Baca berita tanpa iklan. Gabung Kompas.com+
Salin Artikel

Konten Media Sosial Penuh Sensasi, Miskin Esensi?

Ketika saya diminta membuat pesan edukasi singkat yang berdurasi satu menit, rasanya jauh lebih frustrasi ketimbang membuat artikel penuh seperti ini.

Ketika saya tanya: Kenapa sih harus satu menit? Kenapa harus video? Dijawab: karena generasi baru ini tidak suka bertele-tele, mau yang simple, praktis, mudah, dan mudah dipahami. Dengggggg! Meteor raksasa baru saja jatuh ke atas bumi.

Fenomena yang sama terjadi di salah satu komentar dalam akun Instagram saya, yang menanyakan tutorial video cara membuat santan.

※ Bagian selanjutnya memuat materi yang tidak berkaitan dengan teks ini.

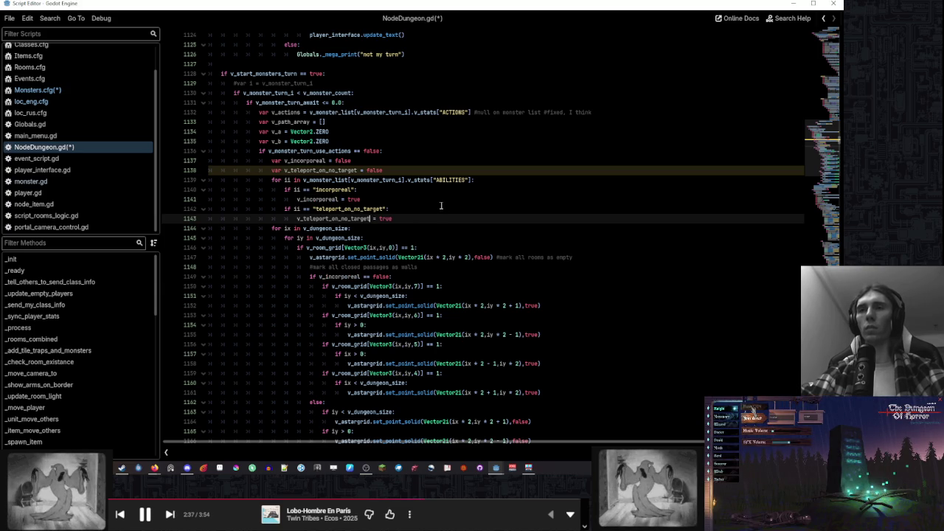
pyautogui.press('ctrl+shift+Left')
# Scroll through the monster targeting code to review how targets are chosen
pyautogui.scroll(-10, 416, 222)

Cara memanaskan makanan pendamping asi. Cara membuat bubur cincang. Cara menakar porsi bahan makanan.

Padahal setiap gambar (posting-an) di Instagram, sudah disertai kata-kata sederhana dalam kalimat pendek. Masih tidak bisa dipahami.

Jujur saya agak khawatir dengan kemampuan abstraksi generasi masa kini. Apakah itu sebabnya, mereka menjadi penikmat video, YouTube ketimbang pembaca buku? Akankah kita menuju masa di mana buku (termasuk e-book) semakin langka?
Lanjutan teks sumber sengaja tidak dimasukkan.